As mentioned earlier, seven of 14 patients with autoimmune CNS disease received a single trial of IVIG therapy prior to starting rituximab. This may explain the observed delayed onset of hypogammaglobulinemia within this group (six months vs. three to 4.5 months of remaining groups) given that the IVIG half-life around three to four weeks [21]. We also noted that autoimmune CNS disease group has a higher percentage of persistent hypogammaglobulinemia (80% vs 50% of remaining groups) among subjects with rituximab-associated hypogammaglobulinemia.

Previously it has been shown that pediatric SLE patients have a high prevalence of hypogammaglobulinemia [12]. However, we found that many of our SLE patients had significant hypogammaglobulinemia prior to rituximab therapy due to significant glomerular nephritis leading to proteinuria and hypoalbuminemia; therefore, these patients were excluded from this study. Although they were not included, it is important to note that their hypogammaglobulinemia worsened with rituximab therapy and some patients needed IgG replacement therapy. This finding is consistent with data from the use of rituximab in pediatric patients with Idiopathic Nephrotic Syndrome showed that rituximab prolonged the duration of preexisting low IgG levels [22].
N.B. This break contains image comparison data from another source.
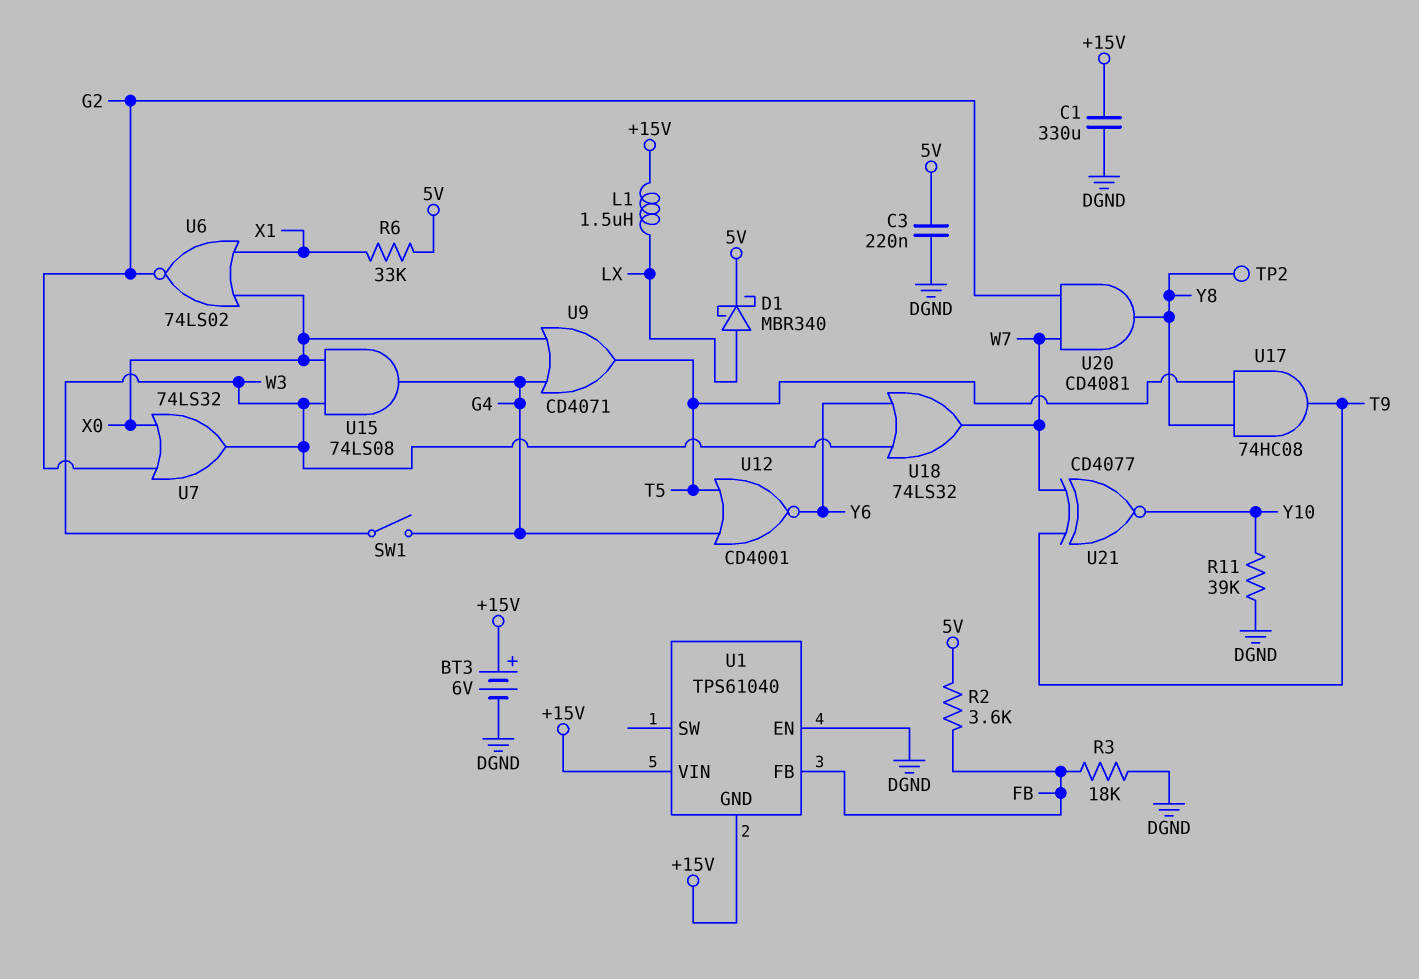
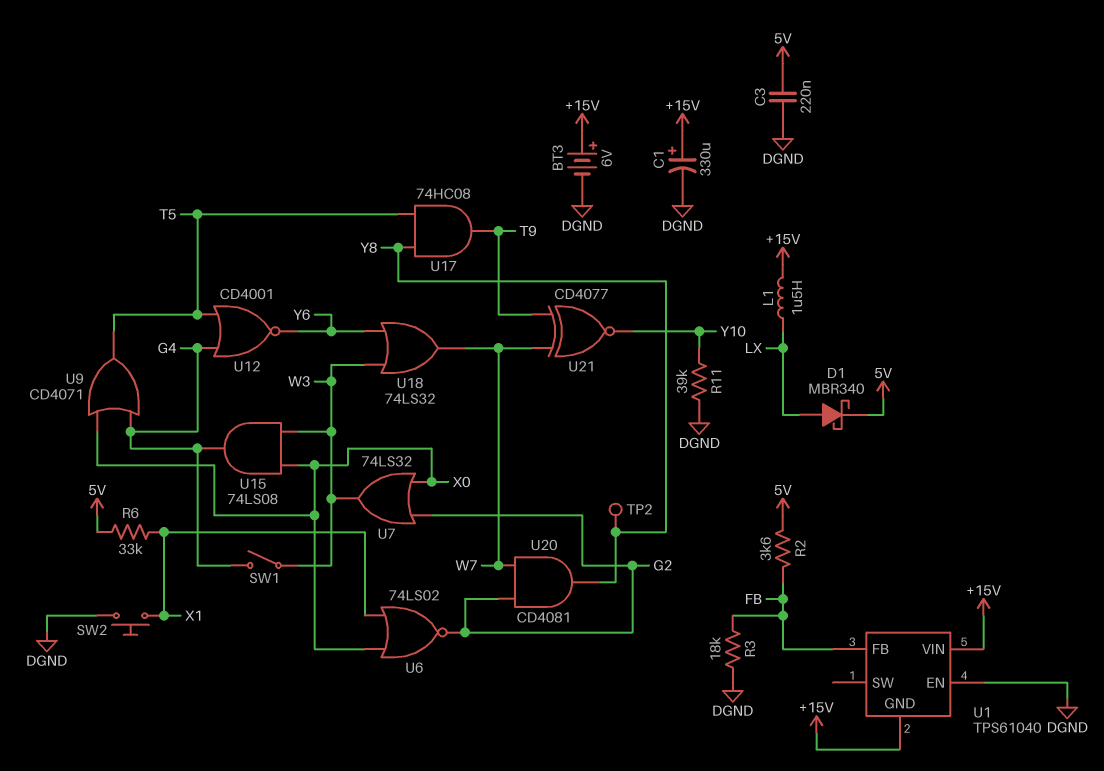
C1: 330uF (+15V, DGND) -> 330uF (plus +15V, minus DGND)
SW2: none -> button (DGND, X1)

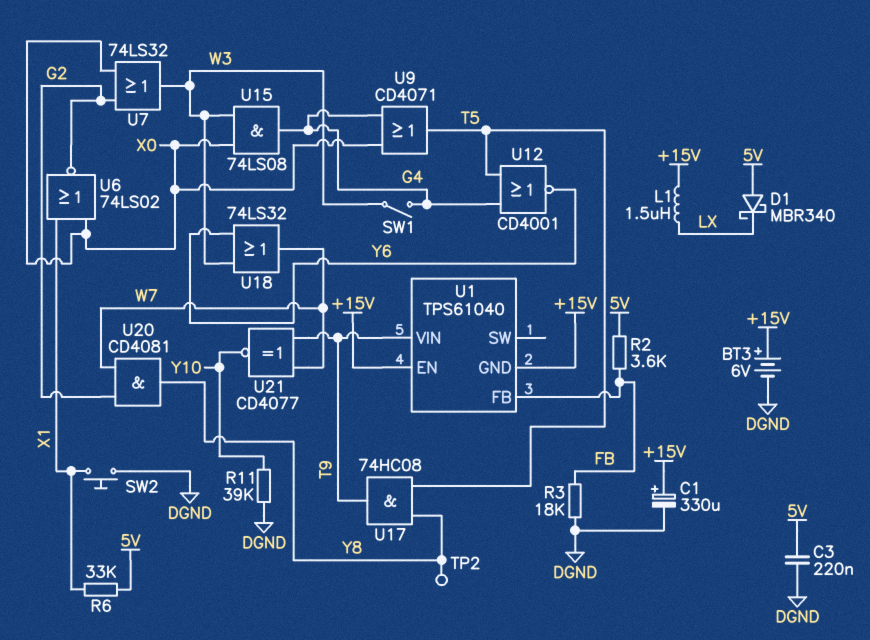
D1: schottky MBR340 (A LX, K 5V) -> schottky MBR340 (A 5V, K LX)
U1 pin EN: DGND -> +15V
U1 pin VIN: +15V -> T9

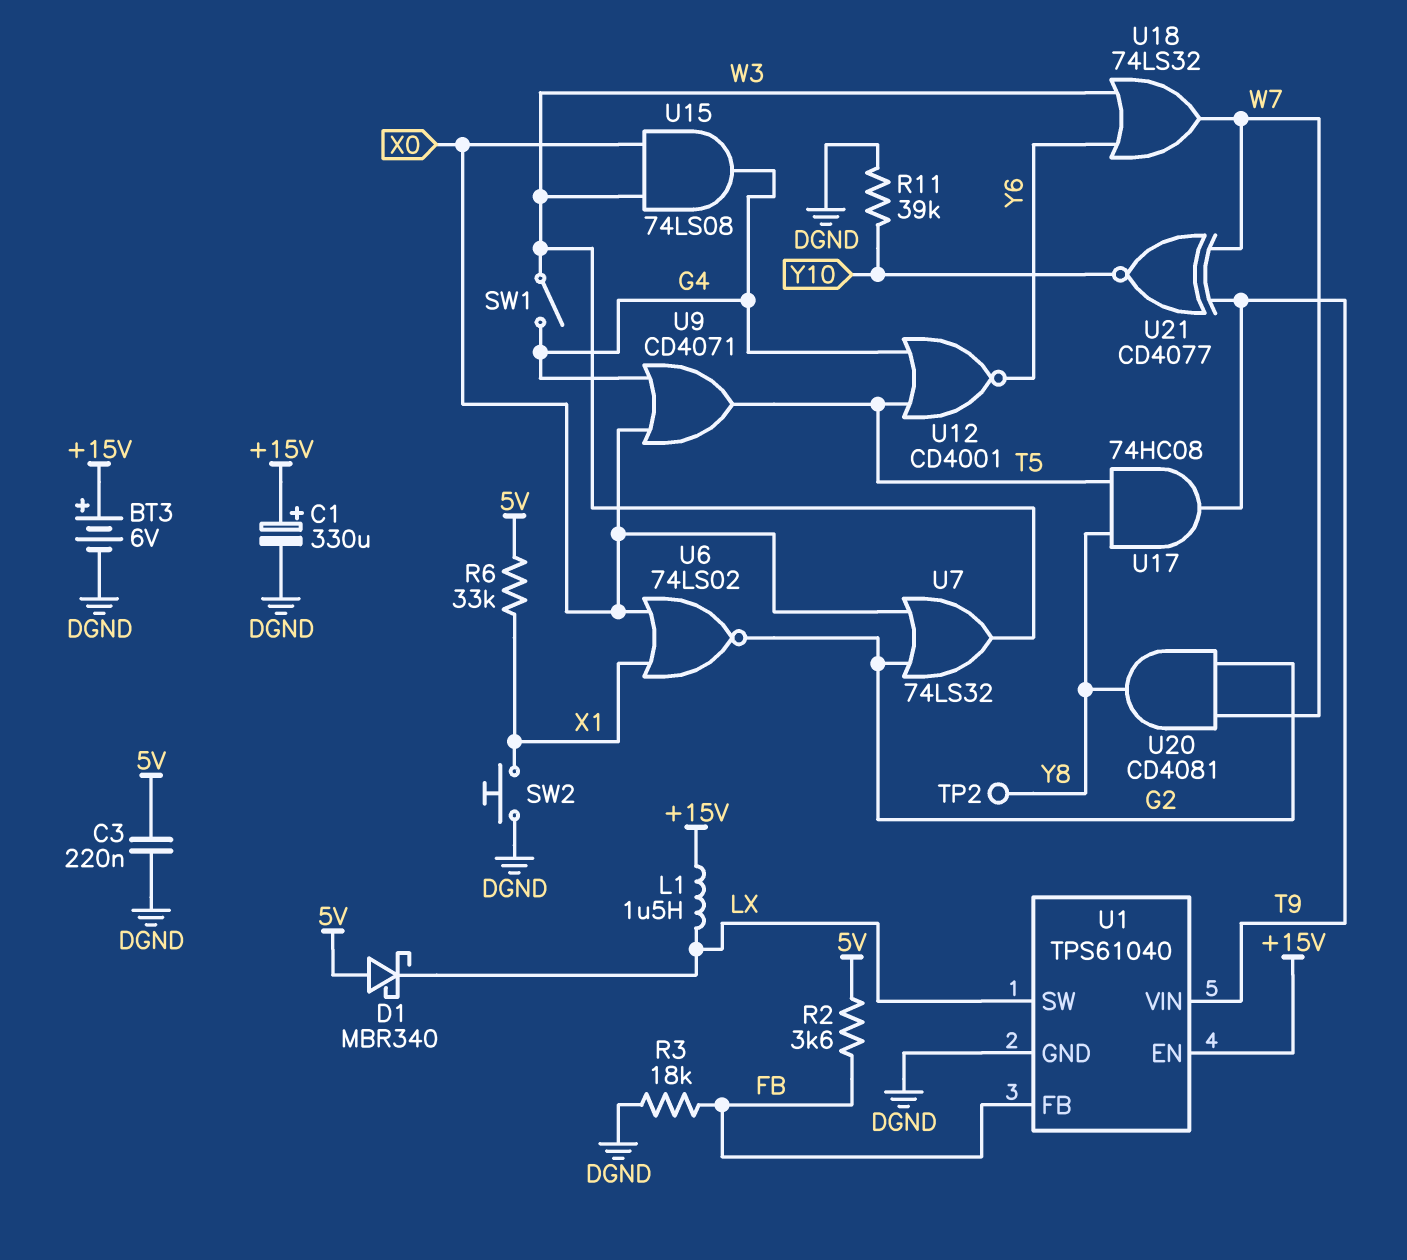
U1 pin GND: +15V -> DGND
U1 pin SW: none -> LX

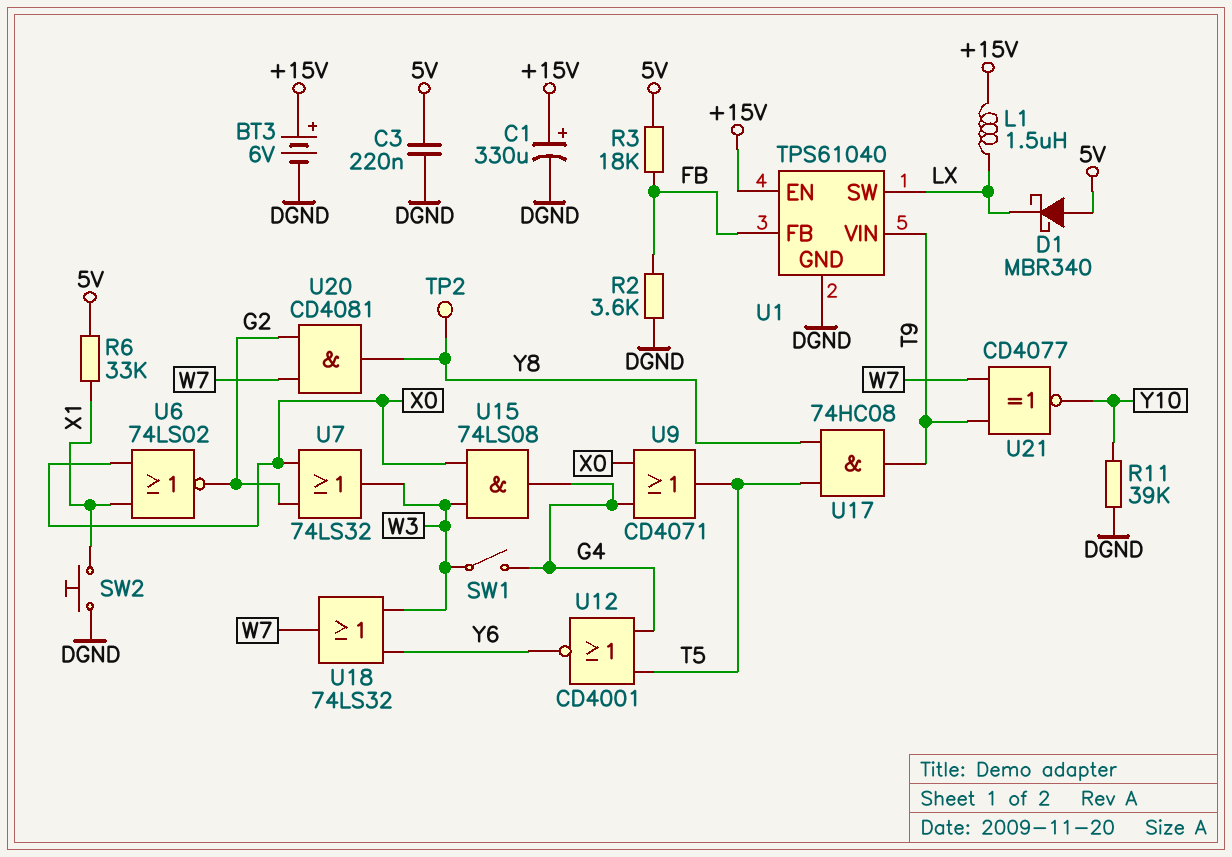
R2: 3.6k (5V, FB) -> 3.6k (DGND, FB)
R3: 18k (DGND, FB) -> 18k (5V, FB)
There were a few limitations to this study due to its retrospective nature. Selection bias is possible, which can lead to overestimation of the true prevalence of hypogammaglobulinemia because patients with recurrent or severe infections are more likely to be screened. We tried to minimize this bias by implementing a universal post-rituximab screening strategy in the Rheumatology division which is highlighted in the methods section. Due to the relatively small sample size of the study, the results may not be generalizable and future studies are needed to confirm the findings. Many of the patients in this study received steroids and other immunosuppressive therapy which could affect the immunoglobulin levels. However, this reflects the standard of care treatment of these patients and emphasized the need for routine IgG screening. Another limitation arises from using Lurie Children’s Hospital’s electronic medical record system to quantify the frequency of infection and antibiotic use. It is possible to miss infections if the patient sought health care elsewhere. However, all patients were advised to notify the rheumatology office if they had a fever or needed antibiotics. Lastly, because autoimmunity can be the only presenting manifestation of a monogenic Primary Immunodeficiency disorder, it is difficult to completely rule out this disorder even with normal immunology labs at baseline.

Conclusions

The prevalence of hypogammaglobulinemia in rituximab treated children with autoimmune disease seems to be higher than published data for adults, especially for children with autoimmune CNS disease. The onset of hypogammaglobulinemia is usually within six months of initiation of rituximab therapy, which can be associated with serious infections. We recommend: 1) obtaining an IgG level prior to starting rituximab, 2) close monitoring for hypogammaglobulinemia after the use of rituximab in pediatric patients, especially in the first six months of patients with autoimmune CNS disease or patients who are receiving cyclophosphamide therapy and 3) early institution of immunoglobulin replacement therapy if patients develop recurrent or severe infections.